* [Your assignment] Give every line of text in the records below as a JSON list of strings, one string per line, with blank lines skipped. Leave the pictures out of the answer.

Data records
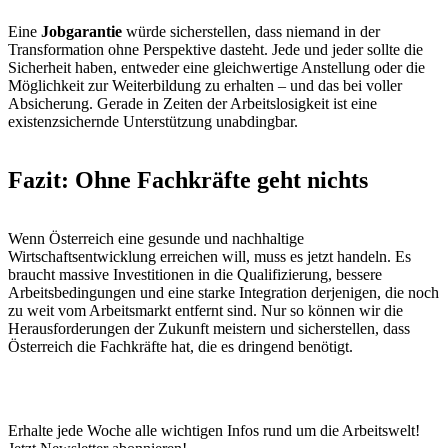
Eine
Jobgarantie
würde sicherstellen, dass niemand in der
Transformation ohne Perspektive dasteht. Jede und jeder sollte die
Sicherheit haben, entweder eine gleichwertige Anstellung oder die
Möglichkeit zur Weiterbildung zu erhalten – und das bei voller
Absicherung. Gerade in Zeiten der Arbeitslosigkeit ist eine
existenzsichernde Unterstützung unabdingbar.
Fazit: Ohne Fachkräfte geht nichts
Wenn Österreich eine gesunde und nachhaltige
Wirtschaftsentwicklung erreichen will, muss es jetzt handeln. Es
braucht massive Investitionen in die Qualifizierung, bessere
Arbeitsbedingungen und eine starke Integration derjenigen, die noch
zu weit vom Arbeitsmarkt entfernt sind. Nur so können wir die
Herausforderungen der Zukunft meistern und sicherstellen, dass
Österreich die Fachkräfte hat, die es dringend benötigt.
Erhalte jede Woche alle wichtigen Infos rund um die Arbeitswelt!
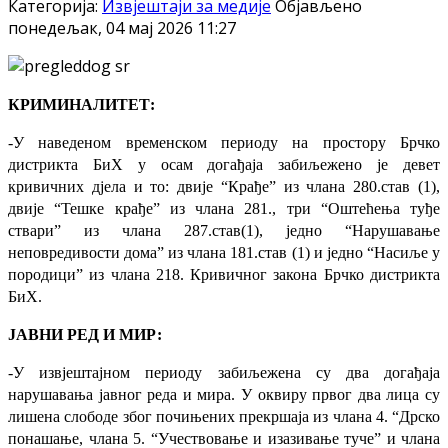
Категорија:
Извјештаји за медије
Објављено
понедељак, 04 мај 2026 11:27
КРИМИНАЛИТЕТ:
-У наведеном временском периоду на простору Брчко
дистрикта БиХ у осам догађаја забиљежено је девет
кривичних дјела и то: двије “Крађе” из члана 280.став (1),
двије “Тешке крађе” из члана 281., три “Оштећења туђе
ствари” из члана 287.став(1), једно “Нарушавање
неповредивости дома” из члана 181.став (1) и једно “Насиље у
породици” из члана 218. Кривичног закона Брчко дистрикта
БиХ.
ЈАВНИ РЕД И МИР:
-У извјештајном периоду забиљежена су два догађаја
нарушавања јавног реда и мира. У оквиру првог два лица су
лишена слободе због почињених прекршаја из члана 4. “Дрско
понашање, члана 5. “Учествовање и изазивање туче” и члана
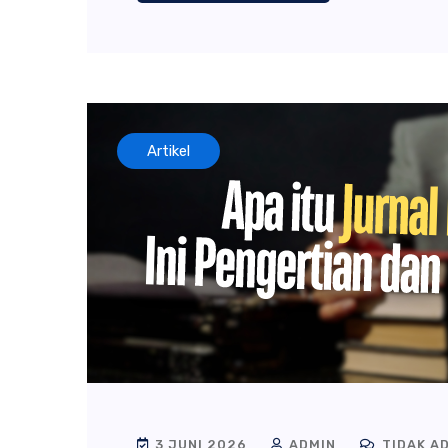
Artikel
3 JUNI 2026
ADMIN
TIDAK A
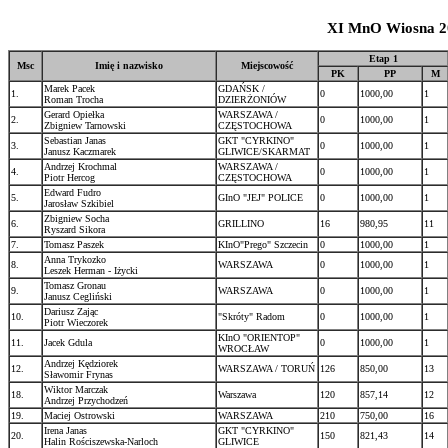
XI MnO Wiosna 20
Etap 1
Msc
Imię i nazwisko
Miejscowość
PK
PP
M
Marek Pacek
GDAŃSK /
1.
0
1000,00
1
Roman Trocha
DZIERŻONIÓW
Gerard Opiełka
WARSZAWA /
2.
0
1000,00
1
Zbigniew Tarnowski
CZĘSTOCHOWA
Sebastian Janas
GKT "CYRKINO"
3.
0
1000,00
1
Janusz Kaczmarek
GLIWICE/SKARMAT
Andrzej Krochmal
WARSZAWA /
4.
0
1000,00
1
Piotr Hercog
CZĘSTOCHOWA
Edward Fudro
5.
GInO "JEJ" POLICE
0
1000,00
1
Jarosław Szkibiel
Zbigniew Socha
6.
GRILLINO
16
980,95
11
Ryszard Sikora
7.
Tomasz Paszek
KInO"Prego" Szczecin
0
1000,00
1
Anna Trykozko
8.
WARSZAWA
0
1000,00
1
Leszek Herman - Iżycki
Tomasz Gronau
9.
WARSZAWA
0
1000,00
1
Janusz Cegliński
Dariusz Zając
10.
"Skróty" Radom
0
1000,00
1
Piotr Wieczorek
KInO "ORIENTOP"
11.
Jacek Gdula
0
1000,00
1
WROCŁAW
Andrzej Kędziorek
12.
WARSZAWA / TORUŃ
126
850,00
13
Sławomir Frynas
Wiktor Marczak
18.
Warszawa
120
857,14
12
Andrzej Przychodzeń
19.
Maciej Ostrowski
WARSZAWA
210
750,00
16
Irena Janas
GKT "CYRKINO"
20.
150
821,43
14
Halin Rościszewska-Narloch
GLIWICE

* [Your solution]
[
  "Eine",
  "Jobgarantie",
  "würde sicherstellen, dass niemand in der",
  "Transformation ohne Perspektive dasteht. Jede und jeder sollte die",
  "Sicherheit haben, entweder eine gleichwertige Anstellung oder die",
  "Möglichkeit zur Weiterbildung zu erhalten – und das bei voller",
  "Absicherung. Gerade in Zeiten der Arbeitslosigkeit ist eine",
  "existenzsichernde Unterstützung unabdingbar.",
  "Fazit: Ohne Fachkräfte geht nichts",
  "Wenn Österreich eine gesunde und nachhaltige",
  "Wirtschaftsentwicklung erreichen will, muss es jetzt handeln. Es",
  "braucht massive Investitionen in die Qualifizierung, bessere",
  "Arbeitsbedingungen und eine starke Integration derjenigen, die noch",
  "zu weit vom Arbeitsmarkt entfernt sind. Nur so können wir die",
  "Herausforderungen der Zukunft meistern und sicherstellen, dass",
  "Österreich die Fachkräfte hat, die es dringend benötigt.",
  "Erhalte jede Woche alle wichtigen Infos rund um die Arbeitswelt!",
  "Категорија:",
  "Извјештаји за медије",
  "Објављено",
  "понедељак, 04 мај 2026 11:27",
  "КРИМИНАЛИТЕТ:",
  "-У наведеном временском периоду на простору Брчко",
  "дистрикта БиХ у осам догађаја забиљежено је девет",
  "кривичних дјела и то: двије “Крађе” из члана 280.став (1),",
  "двије “Тешке крађе” из члана 281., три “Оштећења туђе",
  "ствари” из члана 287.став(1), једно “Нарушавање",
  "неповредивости дома” из члана 181.став (1) и једно “Насиље у",
  "породици” из члана 218. Кривичног закона Брчко дистрикта",
  "БиХ.",
  "ЈАВНИ РЕД И МИР:",
  "-У извјештајном периоду забиљежена су два догађаја",
  "нарушавања јавног реда и мира. У оквиру првог два лица су",
  "лишена слободе због почињених прекршаја из члана 4. “Дрско",
  "понашање, члана 5. “Учествовање и изазивање туче” и члана",
  "Artikel",
  "3 JUNI 2026",
  "ADMIN",
  "TIDAK A",
  "XI MnO Wiosna 20",
  "Etap 1",
  "Msc",
  "Imię i nazwisko",
  "Miejscowość",
  "PK",
  "PP",
  "M",
  "Marek Pacek",
  "GDAŃSK /",
  "1.",
  "0",
  "1000,00",
  "1",
  "Roman Trocha",
  "DZIERŻONIÓW",
  "Gerard Opiełka",
  "WARSZAWA /",
  "2.",
  "0",
  "1000,00",
  "1",
  "Zbigniew Tarnowski",
  "CZĘSTOCHOWA",
  "Sebastian Janas",
  "GKT \"CYRKINO\"",
  "3.",
  "0",
  "1000,00",
  "1",
  "Janusz Kaczmarek",
  "GLIWICE/SKARMAT",
  "Andrzej Krochmal",
  "WARSZAWA /",
  "4.",
  "0",
  "1000,00",
  "1",
  "Piotr Hercog",
  "CZĘSTOCHOWA",
  "Edward Fudro",
  "5.",
  "GInO \"JEJ\" POLICE",
  "0",
  "1000,00",
  "1",
  "Jarosław Szkibiel",
  "Zbigniew Socha",
  "6.",
  "GRILLINO",
  "16",
  "980,95",
  "11",
  "Ryszard Sikora",
  "7.",
  "Tomasz Paszek",
  "KInO\"Prego\" Szczecin",
  "0",
  "1000,00",
  "1",
  "Anna Trykozko",
  "8.",
  "WARSZAWA",
  "0",
  "1000,00",
  "1",
  "Leszek Herman - Iżycki",
  "Tomasz Gronau",
  "9.",
  "WARSZAWA",
  "0",
  "1000,00",
  "1",
  "Janusz Cegliński",
  "Dariusz Zając",
  "10.",
  "\"Skróty\" Radom",
  "0",
  "1000,00",
  "1",
  "Piotr Wieczorek",
  "KInO \"ORIENTOP\"",
  "11.",
  "Jacek Gdula",
  "0",
  "1000,00",
  "1",
  "WROCŁAW",
  "Andrzej Kędziorek",
  "12.",
  "WARSZAWA / TORUŃ",
  "126",
  "850,00",
  "13",
  "Sławomir Frynas",
  "Wiktor Marczak",
  "18.",
  "Warszawa",
  "120",
  "857,14",
  "12",
  "Andrzej Przychodzeń",
  "19.",
  "Maciej Ostrowski",
  "WARSZAWA",
  "210",
  "750,00",
  "16",
  "Irena Janas",
  "GKT \"CYRKINO\"",
  "20.",
  "150",
  "821,43",
  "14",
  "Halin Rościszewska-Narloch",
  "GLIWICE"
]